Aku Cuma mau jemput kamu. Hari ini ayah memanen padi kami. Kita turun ke sawah juga yuk ! Banyak makanan, kamu masih ingatkan dangau kecil itu, yah selalu penuh makanan. Sekarang dangaunya sudah diperbesar, makanannya juga tambah banyak..”
              Yang lain?”.
“Aku sudah hubungi sama mereka, terakhir aku kesini sekalian jemput kamu”.
“Aku pamit sama nenek dulu!”
              Ali memarkir motornya di tempat yang teduh di bawah pohon asam. Tanpa menunggunya aku meniti pematang menuju ke dangau. Tapi kok sepi? Sesaat aku berhenti dan memandang sekeliling, mana orang-orang yang akan membantu memanen padi itu? Biasanya kalau ada penduduk yang hendak panen maka penduduk yng lainnya turun tangan membantu.
              “ Li,, kok sepi ?”.
“Ada kok orang di dangau. Ayo jalan, panas disini!”
“Hmm jangan-jangan kamu ngerjain aku.”
Ali berlalu acuh, mendahului aku yang masih berdiri di pematang.

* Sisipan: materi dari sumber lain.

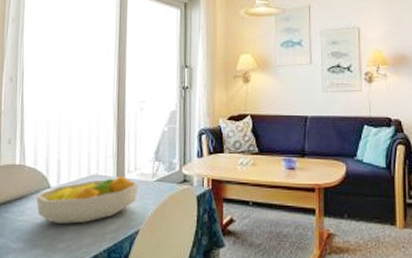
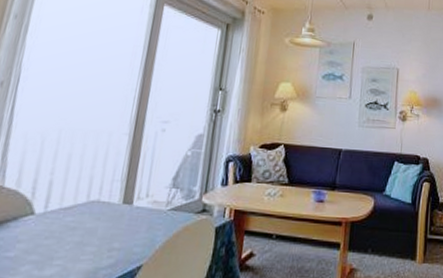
fruit bowl: present [36,174,139,225] -> none [11,201,149,259]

              “Oeee, Luna!” Panggilan itu terdengar dari arah dangau, beberapa tangan melambai. Benar saja, ada Iwan, Anton dan Reni di sana. Aku segera mendekat.
“Kalian disini rupanya, kupikit tadi Ali mengerjaiku.”
Reni dengan cekatan menyiapkan makanan kami. Rupanya mereka membawa bekal dari rumah. Tapi orang-orang yang akan memanen padi itu sama sekali tidak kelihatan.
              Setelah kami makan, Reni pergi, katanya dia mau menyusul suaminya yang lagi memancing di kali. Aku bersandar di tiang penyangga atap sambil menikmati tiupan suling Ali.
Di sudut Iwan dan Adam bercanda, belum menegur aku.
“Aduh, aku lupa sesuatu, “ tiba-tiba Ali beranjank .
“Aku pulang sebentar yahh?”
              Saat yang sama Iwan juga beranjak pergi.
“ Wan, kamu mau kemana sihh?”.
“ Temani Ali, kamu disini saja dulu sama Adam.’’
“ Tapi.....”  suaraku berlalu di bawah angin. Keduanya telah jauh berlari di antara padi-padi yang menguning.
              “Sempurna , Kamu telah mengaturnya, Dam?”
“Nggak Lun, semua ini ide mereka. Mereka juga tahu kalau aku menyayangimu dari dulu. Jadi sekarang bagaimana , Lun ...?
“ Apa yang bagaimana ? “.
“Kita...”
               Sesaat kutatap wajah itu, satu alisnya terangkat naik diikuti mata elangya.
Aku tersenyum tipis. Diam-diam aku merasa senang, bahagia. Inikah cinta? Tapi tiba-tiba teringat seseorang di kampus yang selama ini selalu peduli padaku. Selalu siap setiap kali aku butuh dan telah berkali-kali menyatakan perasaannya. Arga, haruskah aku mematahkan harapannya?